John Davis was supposed to work for Pace a year but that year came and went. Just like a slave Davis was treated to beatings, he was over worked, and even starved sometimes if he did not do what was wanted of him. John Davis’s story is just a small example of the people who were forced into the convict leasing system. Douglas A. Blackmon’s book is the book that scholars point to when talking about the subject. The New York Times says, “Blackmon’s way of organizing this material is to bookend his legal and historical chronicle with the personal story of Green Cottenham, a black man born free in the mid-1880s.
This gets “Slavery by Another Name” off to a shaky start, if only because many of Blackmon’s wordings are speculative. The book underscores that if black Americans’ enslavement to U. S. Steel (which, when it acquired the Tennessee Coal, Iron & Railroad Company, became a prime offender) is analogous to the slavery that occurred in Nazi Germany, it also emphasizes that the American slaves’ illiteracy meant there would be no written records of their experience. So imagining Green’s experience becomes something of a stretch.

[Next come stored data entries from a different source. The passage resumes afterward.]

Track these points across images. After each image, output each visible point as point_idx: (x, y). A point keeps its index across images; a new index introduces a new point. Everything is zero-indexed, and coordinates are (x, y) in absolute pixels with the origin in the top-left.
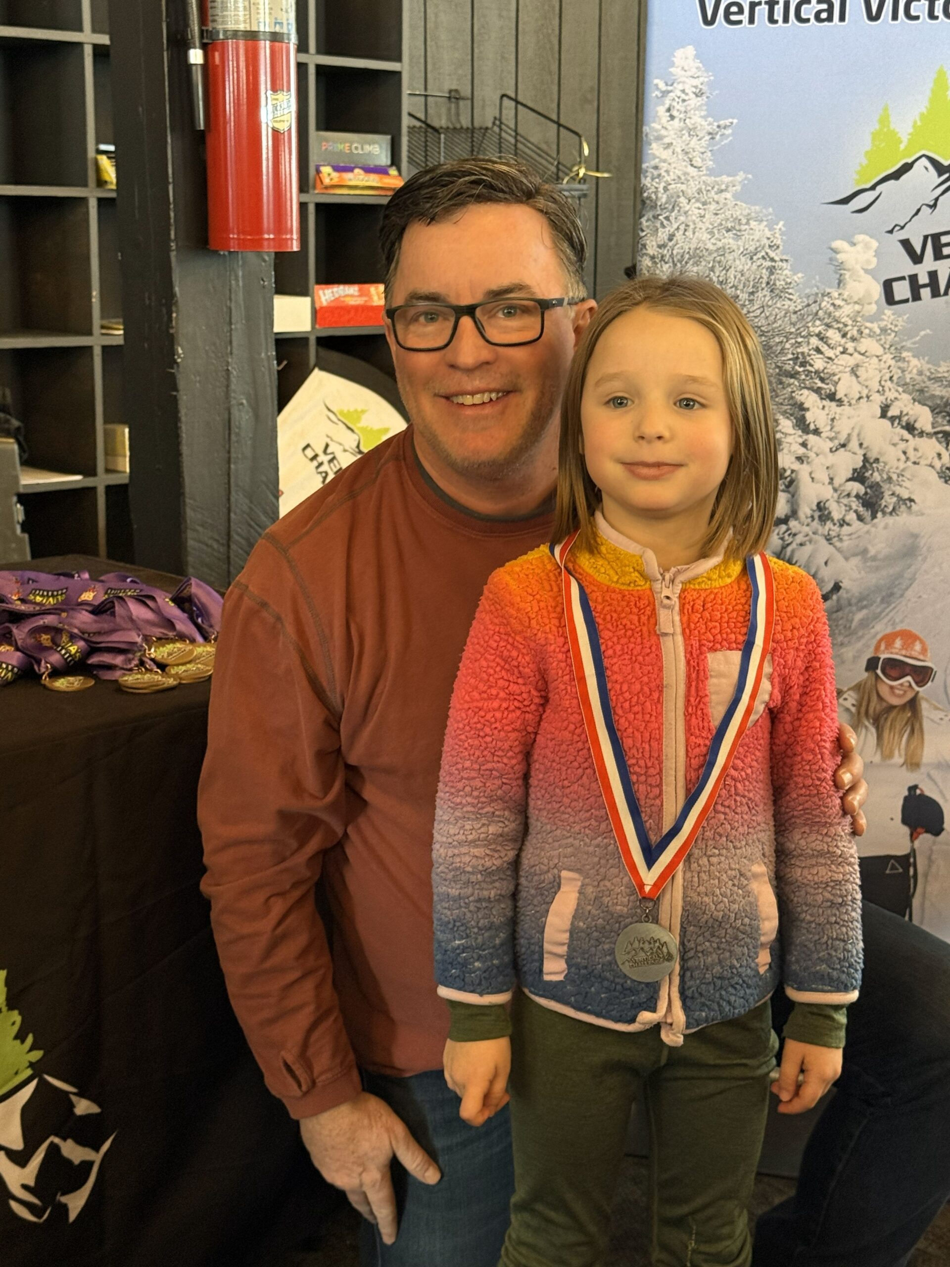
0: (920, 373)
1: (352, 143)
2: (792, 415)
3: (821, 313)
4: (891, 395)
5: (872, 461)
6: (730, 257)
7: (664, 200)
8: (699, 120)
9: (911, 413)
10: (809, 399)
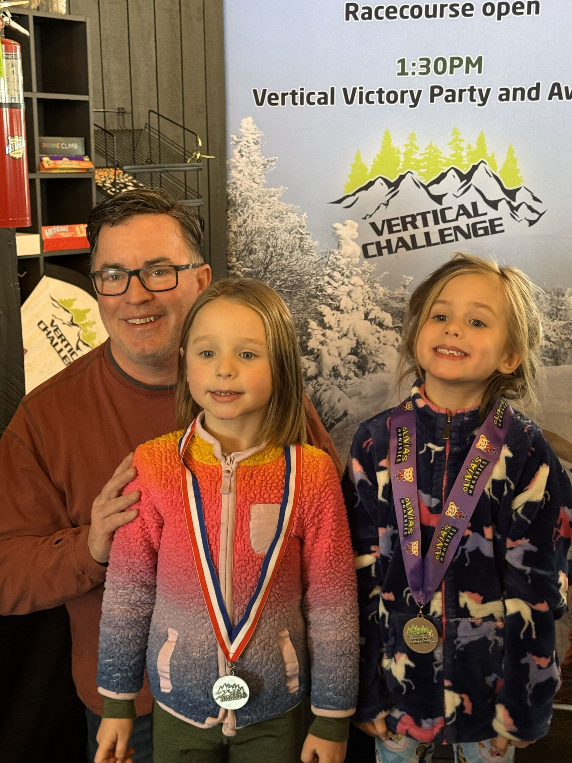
0: (385, 295)
1: (61, 143)
2: (316, 319)
3: (329, 263)
4: (370, 307)
5: (361, 343)
6: (278, 232)
7: (240, 201)
8: (257, 158)
9: (381, 317)
10: (325, 310)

But as soon as it gets to more verifiable material, “Slavery by Another Name” becomes relentless and fascinating. It exposes what has been a mostly unexplored aspect of American history (though there have been dissertations and a few books from academic presses). It creates a broad racial, economic, cultural and political backdrop for events that have haunted Blackmon and will now haunt us all. And it need not exaggerate the hellish details of intense racial strife. The torment that Blackmon catalogs is, if anything, understated here.
But it loudly and stunningly speaks for itself. ” Another review come the St. Louis Post-Dispatch which describes Blackmon’s book as, ”Slavery by Another Name” is a formidably researched, powerfully written, wrenchingly detailed narrative of the mistreatment of millions of blacks in America, mistreatment that kept African-Americans in shackles of the body and mind long after slavery had officially ended.
The decades of “re-enslavement,” Blackmon argues, must be taken into account when trying to assess the damage done to AfricanAmericans by centuries of involuntary servitude. Certainly, the great record of forced labor across the South demands that any consideration of the progress of civil rights remedy in the U. S. must acknowledge that slavery, real slavery, didn’t end until 1945,” he writes. ” Reviewing this book can seem difficult at times because of the nature of the book but when reading this book I gained a greater emotional connection to the subject of the convict leasing system. Blackmon connects the readers to the African-Americans during this time by telling their stories.
When I first started to read the book it felt almost like the stories were made up or that this could not have really happened. Though as Blackmon continues the book the research that he uses and the real-life stories in weaves into the book allows for the reader to see that this really did happen in American history in the southern states. Overall as it seems from the above reviews Blackmon’s book is one that will be around for years to come and it will remain the starting work for more research on the convict leasing system and those years of American history.